Граф сделал вид, что этими последними словами очень обиделся.
– Я был не в кабаке, а в одном из лучших отелей, где бываете и вы, и Елизавета Николаевна вовсе не опасно больна: я говорил об ее болезни с докторами; они меня заверили, что она скоро должна поправиться.
– Вы не лжете это?
– спросил его Бегушев.
– Можете думать, что я лгу или не лгу, - это как вам угодно, - отвечал граф тем же обиженным тоном: он сообразил уж, из какой причины проистекало такое живое участие Бегушева к болезни Елизаветы Николаевны, и внутренне чрезвычайно этому обрадовался, ожидая, что если случится то, что он предполагал, так он заставит своего патрона гораздо почтительней с ним обходиться.
– Это что у вас за украшение?
– продолжал между тем Бегушев, заметивший у графа синяк под глазом.
– На бильярде играл и на кий нечаянно наткнулся!
– придумал тот.
– Странная неосторожность!..
– произнес, усмехаясь, Бегушев.
– Но когда в больницу приезжает главный доктор?
– присовокупил он.
– В двенадцать часов, я об этом спрашивал даже, - солгал еще раз граф.
Бегушев посмотрел на часы свои и велел закладывать карету.
– Вы заедете к Лизе?
– спросил его граф.
– Да!
– Она вам будет очень рада!..
Бегушев на это промолчал.
– А вам, Александр Иванович, так на меня сердиться грех; я слишком несчастлив и достоин сожаления!
– проговорил с чувством граф.
– Что вы несчастливы, я согласен; но чтобы стоили сожаления, - это под сомнением!
– объяснил ему Бегушев.
– Стою!..
– повторил граф и величественной походкой ушел к себе.

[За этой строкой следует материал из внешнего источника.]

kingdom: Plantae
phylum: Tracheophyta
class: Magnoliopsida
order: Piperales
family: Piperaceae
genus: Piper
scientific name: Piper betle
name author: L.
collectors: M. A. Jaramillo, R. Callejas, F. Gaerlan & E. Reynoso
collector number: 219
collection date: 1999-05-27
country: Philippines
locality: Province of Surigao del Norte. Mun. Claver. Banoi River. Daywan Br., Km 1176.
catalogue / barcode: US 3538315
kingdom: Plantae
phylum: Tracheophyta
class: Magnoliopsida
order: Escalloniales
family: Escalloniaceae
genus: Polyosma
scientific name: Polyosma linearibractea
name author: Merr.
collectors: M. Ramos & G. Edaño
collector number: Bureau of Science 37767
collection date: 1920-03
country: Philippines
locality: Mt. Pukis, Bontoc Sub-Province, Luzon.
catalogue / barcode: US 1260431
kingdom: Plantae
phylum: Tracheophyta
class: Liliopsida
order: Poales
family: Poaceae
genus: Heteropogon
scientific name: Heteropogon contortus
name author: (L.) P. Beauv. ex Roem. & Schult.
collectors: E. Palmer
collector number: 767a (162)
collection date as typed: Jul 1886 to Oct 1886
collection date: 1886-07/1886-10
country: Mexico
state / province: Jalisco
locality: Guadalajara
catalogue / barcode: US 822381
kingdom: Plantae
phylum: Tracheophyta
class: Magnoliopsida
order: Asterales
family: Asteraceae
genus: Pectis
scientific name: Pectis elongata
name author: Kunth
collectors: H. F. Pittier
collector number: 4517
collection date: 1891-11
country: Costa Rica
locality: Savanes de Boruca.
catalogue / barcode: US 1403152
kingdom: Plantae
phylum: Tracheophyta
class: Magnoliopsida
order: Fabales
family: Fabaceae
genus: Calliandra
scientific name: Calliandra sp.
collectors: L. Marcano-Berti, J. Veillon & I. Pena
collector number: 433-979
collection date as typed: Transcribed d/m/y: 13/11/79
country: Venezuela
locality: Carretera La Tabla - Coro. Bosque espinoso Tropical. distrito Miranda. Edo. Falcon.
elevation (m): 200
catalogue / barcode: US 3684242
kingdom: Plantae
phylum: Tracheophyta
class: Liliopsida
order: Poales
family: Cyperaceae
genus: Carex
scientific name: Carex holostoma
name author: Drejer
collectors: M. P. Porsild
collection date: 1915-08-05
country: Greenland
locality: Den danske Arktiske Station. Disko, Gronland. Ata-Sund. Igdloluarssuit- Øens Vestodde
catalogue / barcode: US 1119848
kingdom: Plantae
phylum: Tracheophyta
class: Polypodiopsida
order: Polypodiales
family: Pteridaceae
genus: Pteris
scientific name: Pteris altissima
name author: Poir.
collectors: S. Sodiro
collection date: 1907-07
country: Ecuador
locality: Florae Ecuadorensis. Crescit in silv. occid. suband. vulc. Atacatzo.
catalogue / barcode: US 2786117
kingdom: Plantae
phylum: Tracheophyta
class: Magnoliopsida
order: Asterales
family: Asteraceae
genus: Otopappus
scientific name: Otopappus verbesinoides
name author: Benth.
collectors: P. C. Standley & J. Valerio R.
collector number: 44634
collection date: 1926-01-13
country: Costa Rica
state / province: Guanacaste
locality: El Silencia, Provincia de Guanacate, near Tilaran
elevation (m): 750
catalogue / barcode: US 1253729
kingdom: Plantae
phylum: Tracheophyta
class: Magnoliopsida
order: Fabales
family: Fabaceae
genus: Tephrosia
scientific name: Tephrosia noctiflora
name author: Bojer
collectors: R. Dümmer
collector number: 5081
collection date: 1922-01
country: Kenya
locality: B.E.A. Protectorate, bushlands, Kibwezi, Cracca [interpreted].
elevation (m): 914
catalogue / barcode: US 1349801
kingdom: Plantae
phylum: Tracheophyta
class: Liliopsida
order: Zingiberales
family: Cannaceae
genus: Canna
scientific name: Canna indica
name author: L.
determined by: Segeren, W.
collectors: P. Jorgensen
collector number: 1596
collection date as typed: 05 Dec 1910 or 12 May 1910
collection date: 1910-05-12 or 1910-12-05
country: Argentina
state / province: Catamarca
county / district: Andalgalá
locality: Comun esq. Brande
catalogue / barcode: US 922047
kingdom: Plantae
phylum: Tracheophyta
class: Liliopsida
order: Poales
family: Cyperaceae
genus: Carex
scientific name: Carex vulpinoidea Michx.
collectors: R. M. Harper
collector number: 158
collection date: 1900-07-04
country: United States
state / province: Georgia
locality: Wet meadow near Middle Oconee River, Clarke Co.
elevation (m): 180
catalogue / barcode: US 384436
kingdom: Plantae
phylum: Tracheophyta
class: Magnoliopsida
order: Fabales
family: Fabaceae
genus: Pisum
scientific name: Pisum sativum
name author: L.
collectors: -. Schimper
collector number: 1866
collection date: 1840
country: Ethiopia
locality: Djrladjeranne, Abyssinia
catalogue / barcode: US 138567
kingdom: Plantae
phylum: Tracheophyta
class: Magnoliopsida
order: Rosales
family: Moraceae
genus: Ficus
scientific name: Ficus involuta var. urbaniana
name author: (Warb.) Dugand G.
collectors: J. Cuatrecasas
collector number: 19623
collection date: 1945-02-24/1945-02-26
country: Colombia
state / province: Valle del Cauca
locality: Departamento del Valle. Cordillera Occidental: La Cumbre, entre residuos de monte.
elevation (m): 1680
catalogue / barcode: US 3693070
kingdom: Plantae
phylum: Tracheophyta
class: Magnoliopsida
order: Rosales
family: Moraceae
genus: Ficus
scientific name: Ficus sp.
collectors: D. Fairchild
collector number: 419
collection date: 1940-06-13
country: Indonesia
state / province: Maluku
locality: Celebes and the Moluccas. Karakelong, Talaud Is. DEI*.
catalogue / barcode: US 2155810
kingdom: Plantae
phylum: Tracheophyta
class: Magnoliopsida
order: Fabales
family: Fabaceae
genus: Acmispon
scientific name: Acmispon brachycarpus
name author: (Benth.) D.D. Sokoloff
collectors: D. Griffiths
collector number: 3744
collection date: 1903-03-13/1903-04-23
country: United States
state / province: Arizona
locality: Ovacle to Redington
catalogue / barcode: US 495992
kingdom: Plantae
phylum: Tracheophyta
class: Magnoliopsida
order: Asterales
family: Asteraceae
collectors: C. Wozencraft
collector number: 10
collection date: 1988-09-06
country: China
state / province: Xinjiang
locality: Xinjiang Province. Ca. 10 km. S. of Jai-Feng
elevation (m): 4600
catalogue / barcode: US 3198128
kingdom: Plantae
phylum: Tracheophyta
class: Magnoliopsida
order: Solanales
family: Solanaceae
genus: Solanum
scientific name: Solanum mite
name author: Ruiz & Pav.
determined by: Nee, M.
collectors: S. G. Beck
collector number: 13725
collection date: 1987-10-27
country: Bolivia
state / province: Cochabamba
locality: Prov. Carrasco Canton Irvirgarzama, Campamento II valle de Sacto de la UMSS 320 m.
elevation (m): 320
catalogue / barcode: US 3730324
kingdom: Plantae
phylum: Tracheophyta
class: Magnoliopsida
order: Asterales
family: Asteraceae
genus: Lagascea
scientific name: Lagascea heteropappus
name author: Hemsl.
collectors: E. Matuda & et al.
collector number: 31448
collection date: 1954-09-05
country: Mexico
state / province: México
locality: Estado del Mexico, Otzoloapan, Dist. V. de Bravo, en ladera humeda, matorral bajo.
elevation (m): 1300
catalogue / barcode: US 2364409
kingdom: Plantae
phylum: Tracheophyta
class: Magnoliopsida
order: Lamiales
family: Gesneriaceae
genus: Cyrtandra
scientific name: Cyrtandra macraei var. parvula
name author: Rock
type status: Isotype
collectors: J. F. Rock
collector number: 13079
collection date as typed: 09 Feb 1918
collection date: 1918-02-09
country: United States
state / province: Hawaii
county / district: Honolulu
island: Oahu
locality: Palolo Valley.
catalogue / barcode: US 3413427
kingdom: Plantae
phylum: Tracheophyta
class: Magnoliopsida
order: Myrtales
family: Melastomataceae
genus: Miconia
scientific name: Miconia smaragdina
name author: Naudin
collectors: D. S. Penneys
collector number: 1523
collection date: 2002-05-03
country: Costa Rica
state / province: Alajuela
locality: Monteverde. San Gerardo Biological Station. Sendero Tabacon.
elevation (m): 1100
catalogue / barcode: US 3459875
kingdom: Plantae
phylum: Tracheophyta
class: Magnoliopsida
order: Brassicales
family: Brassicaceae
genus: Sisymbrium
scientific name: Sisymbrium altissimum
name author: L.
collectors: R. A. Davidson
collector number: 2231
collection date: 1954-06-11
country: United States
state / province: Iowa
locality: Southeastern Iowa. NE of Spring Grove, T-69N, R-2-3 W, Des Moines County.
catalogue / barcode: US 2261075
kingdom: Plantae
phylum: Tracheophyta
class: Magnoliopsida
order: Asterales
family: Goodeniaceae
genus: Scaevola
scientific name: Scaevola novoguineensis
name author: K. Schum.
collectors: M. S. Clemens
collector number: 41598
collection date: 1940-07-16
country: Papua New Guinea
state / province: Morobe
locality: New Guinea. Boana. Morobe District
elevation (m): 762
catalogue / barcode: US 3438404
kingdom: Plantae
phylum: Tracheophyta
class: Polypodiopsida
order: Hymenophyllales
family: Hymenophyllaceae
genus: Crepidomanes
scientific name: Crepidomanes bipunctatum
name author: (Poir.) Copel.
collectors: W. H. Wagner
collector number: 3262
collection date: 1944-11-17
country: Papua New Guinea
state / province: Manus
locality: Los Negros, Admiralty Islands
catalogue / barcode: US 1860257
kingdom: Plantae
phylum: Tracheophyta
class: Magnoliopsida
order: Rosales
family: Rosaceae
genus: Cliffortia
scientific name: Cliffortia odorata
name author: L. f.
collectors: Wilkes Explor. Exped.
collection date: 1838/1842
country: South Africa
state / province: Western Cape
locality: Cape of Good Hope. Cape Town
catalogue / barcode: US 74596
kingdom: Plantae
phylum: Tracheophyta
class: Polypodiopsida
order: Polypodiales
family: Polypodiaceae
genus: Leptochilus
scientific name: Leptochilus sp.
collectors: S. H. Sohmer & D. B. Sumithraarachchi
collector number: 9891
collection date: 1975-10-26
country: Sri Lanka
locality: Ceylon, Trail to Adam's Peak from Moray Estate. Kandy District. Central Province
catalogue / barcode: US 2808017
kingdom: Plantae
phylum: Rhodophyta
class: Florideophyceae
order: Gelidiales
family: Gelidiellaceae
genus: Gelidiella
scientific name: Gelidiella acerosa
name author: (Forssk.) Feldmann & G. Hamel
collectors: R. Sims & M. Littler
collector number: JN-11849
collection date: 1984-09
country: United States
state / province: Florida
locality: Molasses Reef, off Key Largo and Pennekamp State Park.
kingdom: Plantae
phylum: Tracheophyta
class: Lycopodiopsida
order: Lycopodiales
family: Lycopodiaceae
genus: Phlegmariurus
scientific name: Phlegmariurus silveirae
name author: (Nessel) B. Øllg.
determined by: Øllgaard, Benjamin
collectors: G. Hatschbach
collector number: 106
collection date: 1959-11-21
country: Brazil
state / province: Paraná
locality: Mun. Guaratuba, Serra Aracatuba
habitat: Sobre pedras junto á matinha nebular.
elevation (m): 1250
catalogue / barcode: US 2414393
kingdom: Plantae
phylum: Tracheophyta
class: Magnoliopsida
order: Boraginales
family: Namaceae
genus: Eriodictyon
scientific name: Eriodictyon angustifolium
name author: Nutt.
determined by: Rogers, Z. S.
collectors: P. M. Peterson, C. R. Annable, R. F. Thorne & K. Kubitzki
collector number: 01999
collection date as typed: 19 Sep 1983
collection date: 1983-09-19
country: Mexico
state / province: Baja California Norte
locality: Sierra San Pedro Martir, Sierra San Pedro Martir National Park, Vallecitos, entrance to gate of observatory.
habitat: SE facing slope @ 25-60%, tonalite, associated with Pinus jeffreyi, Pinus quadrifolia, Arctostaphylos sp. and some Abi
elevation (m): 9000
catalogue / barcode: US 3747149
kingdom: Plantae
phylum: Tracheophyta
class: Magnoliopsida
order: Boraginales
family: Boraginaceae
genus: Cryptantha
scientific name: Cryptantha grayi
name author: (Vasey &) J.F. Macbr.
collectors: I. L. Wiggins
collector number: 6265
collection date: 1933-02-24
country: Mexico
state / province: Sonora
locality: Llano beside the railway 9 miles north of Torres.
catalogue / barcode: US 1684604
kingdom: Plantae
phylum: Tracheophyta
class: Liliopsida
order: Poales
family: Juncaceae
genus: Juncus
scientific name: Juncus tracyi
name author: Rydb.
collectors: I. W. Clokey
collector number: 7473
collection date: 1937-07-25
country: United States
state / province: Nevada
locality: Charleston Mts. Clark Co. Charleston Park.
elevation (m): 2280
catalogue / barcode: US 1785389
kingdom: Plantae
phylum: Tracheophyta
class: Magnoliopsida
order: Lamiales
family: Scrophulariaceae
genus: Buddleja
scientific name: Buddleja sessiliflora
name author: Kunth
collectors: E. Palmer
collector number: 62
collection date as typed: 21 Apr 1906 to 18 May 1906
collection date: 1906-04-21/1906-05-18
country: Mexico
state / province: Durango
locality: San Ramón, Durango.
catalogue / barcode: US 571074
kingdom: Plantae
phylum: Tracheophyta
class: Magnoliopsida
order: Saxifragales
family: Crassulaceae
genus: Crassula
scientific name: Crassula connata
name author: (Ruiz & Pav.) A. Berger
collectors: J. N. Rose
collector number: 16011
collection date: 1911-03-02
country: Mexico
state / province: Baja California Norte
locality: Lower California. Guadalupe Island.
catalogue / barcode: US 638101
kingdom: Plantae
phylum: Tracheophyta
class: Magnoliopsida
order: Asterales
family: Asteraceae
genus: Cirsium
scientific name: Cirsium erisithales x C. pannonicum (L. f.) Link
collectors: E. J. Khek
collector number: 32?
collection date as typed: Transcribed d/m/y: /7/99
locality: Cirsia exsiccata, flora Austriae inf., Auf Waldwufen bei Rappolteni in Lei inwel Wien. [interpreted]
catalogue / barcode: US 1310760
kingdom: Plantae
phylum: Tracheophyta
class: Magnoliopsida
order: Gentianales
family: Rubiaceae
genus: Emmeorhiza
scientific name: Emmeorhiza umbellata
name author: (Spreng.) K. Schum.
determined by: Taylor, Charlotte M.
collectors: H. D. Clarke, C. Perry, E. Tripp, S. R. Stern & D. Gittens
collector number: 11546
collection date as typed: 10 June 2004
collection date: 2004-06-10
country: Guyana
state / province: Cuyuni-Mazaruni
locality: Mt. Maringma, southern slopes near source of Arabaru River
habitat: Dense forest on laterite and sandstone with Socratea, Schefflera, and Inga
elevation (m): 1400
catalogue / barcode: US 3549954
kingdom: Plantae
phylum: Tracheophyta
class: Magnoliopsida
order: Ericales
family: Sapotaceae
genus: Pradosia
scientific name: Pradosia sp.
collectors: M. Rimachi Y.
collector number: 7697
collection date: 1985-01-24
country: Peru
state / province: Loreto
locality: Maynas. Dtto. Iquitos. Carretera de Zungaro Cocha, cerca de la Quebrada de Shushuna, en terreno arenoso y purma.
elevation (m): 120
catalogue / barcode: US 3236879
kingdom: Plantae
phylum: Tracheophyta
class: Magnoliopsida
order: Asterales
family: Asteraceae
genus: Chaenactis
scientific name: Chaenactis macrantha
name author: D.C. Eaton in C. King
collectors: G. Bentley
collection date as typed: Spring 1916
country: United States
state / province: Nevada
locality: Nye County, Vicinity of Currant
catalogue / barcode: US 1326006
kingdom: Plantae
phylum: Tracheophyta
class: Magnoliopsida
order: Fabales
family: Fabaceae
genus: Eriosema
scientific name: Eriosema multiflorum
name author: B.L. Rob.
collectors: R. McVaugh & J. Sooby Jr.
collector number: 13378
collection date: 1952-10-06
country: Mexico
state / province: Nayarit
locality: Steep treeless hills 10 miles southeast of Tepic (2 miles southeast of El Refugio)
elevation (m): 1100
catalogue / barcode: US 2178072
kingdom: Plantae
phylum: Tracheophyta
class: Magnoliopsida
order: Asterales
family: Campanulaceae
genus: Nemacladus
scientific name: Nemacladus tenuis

Ровно в двенадцать часов Бегушев приехал в ту больницу, где помещена была Елизавета Николаевна. Его повели по длинному коридору в приемную комнату. Первое, что он встретил, это фельдшера, который нес таз с кровавой водой и с плавающим в оной только что, вероятно, отрезанным пальцем человеческим... Из некоторых палат, сквозь не совсем притворенные двери, слышались стоны; воздух, как ни чисто содержалось здание, все-таки был больничный. В домовой церкви, вход в которую был из того же коридора, происходило заунывное отпевание двух - трех покойников... Бегушев давно не бывал в госпиталях, и все это ужасно его коробило; он дал себе слово, что как только Меровой будет немного получше, перевезти ее в свой дом, что бы по этому поводу ни заговорили! В приемной комнате Бегушев заявил желание видеть старшего врача и подал при этом свою карточку. Кто был старший врач, он не знал и рассчитывал на одно, что тот должен быть опытней молодых ординаторов. На приглашение его старший врач скоро вошел. Оказалось, что это был Перехватов, на днях только возведенный в эту должность. Он был в форменном вицмундире и с Владимиром на шее. Конечно, в Москве было немного таких заклятых врагов, как Бегушев и Перехватов, но при встрече они нисколько не обнаружили того и даже начали разговаривать сначала почти дружелюбно.
– Извините, что я обеспокоил вас, но я интересуюсь тут одной больной Елизаветою Николаевной Меровой, - начал первый Бегушев.
– Она принята, и ей уж оказана первая медицинская помощь, - отвечал Перехватов и из своей дорогой сигарочницы предложил Бегушеву сигару. Тот отказался и вместе с тем спросил доктора:
– Вы ее исследовали?
– Конечно!.. Впрочем, вы нашим исследованиям не верите!
– слегка кольнул его Перехватов.
– Не совсем верю, хотя убежден, что скорое приближение смерти вы можете предугадать; что такое у Меровой - чахотка?
Перехватов пожал плечами.
– Пока можно только сказать, что сильное затемнение дыхания и сердце, кажется, не совсем в порядке.
– И что же, все это опасно?
– Нет, - протянул с важностью Перехватов, - аневризм в настоящее время, конечно, уж из ста человек у двух - у трех есть, а затемнение дыхания часто бывает от простого катара в легких.
– Кто ее, собственно, будет пользовать?
– допытывался Бегушев.
– Ординатор палаты и специалист по грудным болезням, - объяснил Перехватов.